Dataset items
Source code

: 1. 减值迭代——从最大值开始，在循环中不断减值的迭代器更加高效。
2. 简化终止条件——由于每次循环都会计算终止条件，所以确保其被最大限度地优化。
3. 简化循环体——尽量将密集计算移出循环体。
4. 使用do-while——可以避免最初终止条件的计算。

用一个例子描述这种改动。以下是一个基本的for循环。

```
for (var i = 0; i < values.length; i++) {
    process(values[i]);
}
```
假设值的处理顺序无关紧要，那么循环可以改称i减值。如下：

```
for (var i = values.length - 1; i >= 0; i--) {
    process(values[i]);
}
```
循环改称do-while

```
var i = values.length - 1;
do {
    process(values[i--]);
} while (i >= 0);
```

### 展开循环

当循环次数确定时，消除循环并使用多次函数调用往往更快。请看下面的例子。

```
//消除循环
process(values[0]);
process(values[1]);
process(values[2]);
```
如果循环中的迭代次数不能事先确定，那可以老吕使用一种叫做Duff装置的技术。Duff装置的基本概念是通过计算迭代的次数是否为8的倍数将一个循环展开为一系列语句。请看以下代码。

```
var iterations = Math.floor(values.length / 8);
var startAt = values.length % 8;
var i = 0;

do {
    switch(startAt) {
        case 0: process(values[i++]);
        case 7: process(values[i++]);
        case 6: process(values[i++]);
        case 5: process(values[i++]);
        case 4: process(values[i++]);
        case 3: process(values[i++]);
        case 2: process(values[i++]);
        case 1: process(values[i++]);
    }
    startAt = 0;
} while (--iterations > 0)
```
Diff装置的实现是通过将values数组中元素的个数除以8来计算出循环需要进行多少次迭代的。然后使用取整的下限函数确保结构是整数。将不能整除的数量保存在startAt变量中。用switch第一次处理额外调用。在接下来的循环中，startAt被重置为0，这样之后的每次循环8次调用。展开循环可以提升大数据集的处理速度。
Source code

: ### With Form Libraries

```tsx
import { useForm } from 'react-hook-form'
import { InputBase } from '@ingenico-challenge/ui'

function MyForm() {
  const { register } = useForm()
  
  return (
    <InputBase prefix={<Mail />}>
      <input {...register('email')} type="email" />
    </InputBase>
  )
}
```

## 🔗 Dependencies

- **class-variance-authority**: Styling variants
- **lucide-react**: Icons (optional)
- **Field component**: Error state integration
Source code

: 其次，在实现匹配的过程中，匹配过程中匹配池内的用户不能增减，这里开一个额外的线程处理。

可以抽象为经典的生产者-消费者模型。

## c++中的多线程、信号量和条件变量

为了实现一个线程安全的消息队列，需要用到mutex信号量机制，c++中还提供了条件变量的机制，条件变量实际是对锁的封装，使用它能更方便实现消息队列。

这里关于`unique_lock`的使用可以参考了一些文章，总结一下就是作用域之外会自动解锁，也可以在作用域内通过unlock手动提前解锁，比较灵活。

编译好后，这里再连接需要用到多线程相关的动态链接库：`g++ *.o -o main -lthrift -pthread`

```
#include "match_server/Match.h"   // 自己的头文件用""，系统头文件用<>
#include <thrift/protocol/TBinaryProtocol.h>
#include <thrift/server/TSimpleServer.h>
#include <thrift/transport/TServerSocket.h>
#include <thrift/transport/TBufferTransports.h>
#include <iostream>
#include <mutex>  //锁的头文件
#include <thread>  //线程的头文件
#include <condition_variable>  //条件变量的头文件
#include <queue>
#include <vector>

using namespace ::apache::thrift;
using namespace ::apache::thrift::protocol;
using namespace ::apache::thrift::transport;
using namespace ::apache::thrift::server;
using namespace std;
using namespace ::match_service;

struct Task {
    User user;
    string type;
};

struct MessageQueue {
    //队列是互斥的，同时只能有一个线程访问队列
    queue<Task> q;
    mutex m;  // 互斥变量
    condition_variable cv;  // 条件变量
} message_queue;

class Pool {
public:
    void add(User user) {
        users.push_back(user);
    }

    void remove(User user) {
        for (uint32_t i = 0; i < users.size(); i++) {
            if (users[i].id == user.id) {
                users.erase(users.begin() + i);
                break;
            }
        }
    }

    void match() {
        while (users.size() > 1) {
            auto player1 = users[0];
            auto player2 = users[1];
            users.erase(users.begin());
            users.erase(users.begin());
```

■ EXERCISE REQUIREMENTS:
Nothing in the data may be left out; copy every line exactly.

■ THE COMPLETED TASK:
Source code

: 1. 减值迭代——从最大值开始，在循环中不断减值的迭代器更加高效。
2. 简化终止条件——由于每次循环都会计算终止条件，所以确保其被最大限度地优化。
3. 简化循环体——尽量将密集计算移出循环体。
4. 使用do-while——可以避免最初终止条件的计算。

用一个例子描述这种改动。以下是一个基本的for循环。

```
for (var i = 0; i < values.length; i++) {
    process(values[i]);
}
```
假设值的处理顺序无关紧要，那么循环可以改称i减值。如下：

```
for (var i = values.length - 1; i >= 0; i--) {
    process(values[i]);
}
```
循环改称do-while

```
var i = values.length - 1;
do {
    process(values[i--]);
} while (i >= 0);
```

### 展开循环

当循环次数确定时，消除循环并使用多次函数调用往往更快。请看下面的例子。

```
//消除循环
process(values[0]);
process(values[1]);
process(values[2]);
```
如果循环中的迭代次数不能事先确定，那可以老吕使用一种叫做Duff装置的技术。Duff装置的基本概念是通过计算迭代的次数是否为8的倍数将一个循环展开为一系列语句。请看以下代码。

```
var iterations = Math.floor(values.length / 8);
var startAt = values.length % 8;
var i = 0;

do {
    switch(startAt) {
        case 0: process(values[i++]);
        case 7: process(values[i++]);
        case 6: process(values[i++]);
        case 5: process(values[i++]);
        case 4: process(values[i++]);
        case 3: process(values[i++]);
        case 2: process(values[i++]);
        case 1: process(values[i++]);
    }
    startAt = 0;
} while (--iterations > 0)
```
Diff装置的实现是通过将values数组中元素的个数除以8来计算出循环需要进行多少次迭代的。然后使用取整的下限函数确保结构是整数。将不能整除的数量保存在startAt变量中。用switch第一次处理额外调用。在接下来的循环中，startAt被重置为0，这样之后的每次循环8次调用。展开循环可以提升大数据集的处理速度。
Source code

: ### With Form Libraries

```tsx
import { useForm } from 'react-hook-form'
import { InputBase } from '@ingenico-challenge/ui'

function MyForm() {
  const { register } = useForm()
  
  return (
    <InputBase prefix={<Mail />}>
      <input {...register('email')} type="email" />
    </InputBase>
  )
}
```

## 🔗 Dependencies

- **class-variance-authority**: Styling variants
- **lucide-react**: Icons (optional)
- **Field component**: Error state integration
Source code

: 其次，在实现匹配的过程中，匹配过程中匹配池内的用户不能增减，这里开一个额外的线程处理。

可以抽象为经典的生产者-消费者模型。

## c++中的多线程、信号量和条件变量

为了实现一个线程安全的消息队列，需要用到mutex信号量机制，c++中还提供了条件变量的机制，条件变量实际是对锁的封装，使用它能更方便实现消息队列。

这里关于`unique_lock`的使用可以参考了一些文章，总结一下就是作用域之外会自动解锁，也可以在作用域内通过unlock手动提前解锁，比较灵活。

编译好后，这里再连接需要用到多线程相关的动态链接库：`g++ *.o -o main -lthrift -pthread`

```
#include "match_server/Match.h"   // 自己的头文件用""，系统头文件用<>
#include <thrift/protocol/TBinaryProtocol.h>
#include <thrift/server/TSimpleServer.h>
#include <thrift/transport/TServerSocket.h>
#include <thrift/transport/TBufferTransports.h>
#include <iostream>
#include <mutex>  //锁的头文件
#include <thread>  //线程的头文件
#include <condition_variable>  //条件变量的头文件
#include <queue>
#include <vector>

using namespace ::apache::thrift;
using namespace ::apache::thrift::protocol;
using namespace ::apache::thrift::transport;
using namespace ::apache::thrift::server;
using namespace std;
using namespace ::match_service;

struct Task {
    User user;
    string type;
};

struct MessageQueue {
    //队列是互斥的，同时只能有一个线程访问队列
    queue<Task> q;
    mutex m;  // 互斥变量
    condition_variable cv;  // 条件变量
} message_queue;

class Pool {
public:
    void add(User user) {
        users.push_back(user);
    }

    void remove(User user) {
        for (uint32_t i = 0; i < users.size(); i++) {
            if (users[i].id == user.id) {
                users.erase(users.begin() + i);
                break;
            }
        }
    }

    void match() {
        while (users.size() > 1) {
            auto player1 = users[0];
            auto player2 = users[1];
            users.erase(users.begin());
            users.erase(users.begin());
```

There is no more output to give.